Page-level text extractions
· · · · · · ·

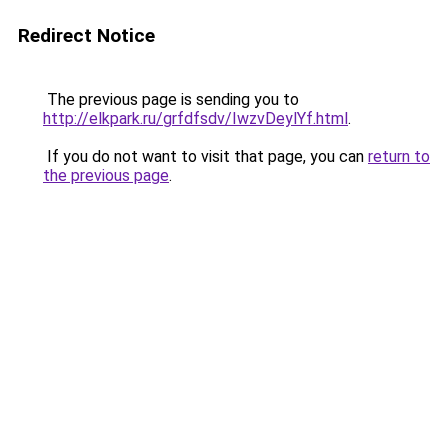
Redirect Notice
The previous page is sending you to
http://elkpark.ru/grfdfsdv/IwzvDeylYf.html
.
If you do not want to visit that page, you can
return to
the previous page
.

· · · · · · ·

◆ **What you will do**: Give all entries again verbatim, without any images.

◆ **Output**:
Redirect Notice
The previous page is sending you to
http://elkpark.ru/grfdfsdv/IwzvDeylYf.html
.
If you do not want to visit that page, you can
return to
the previous page
.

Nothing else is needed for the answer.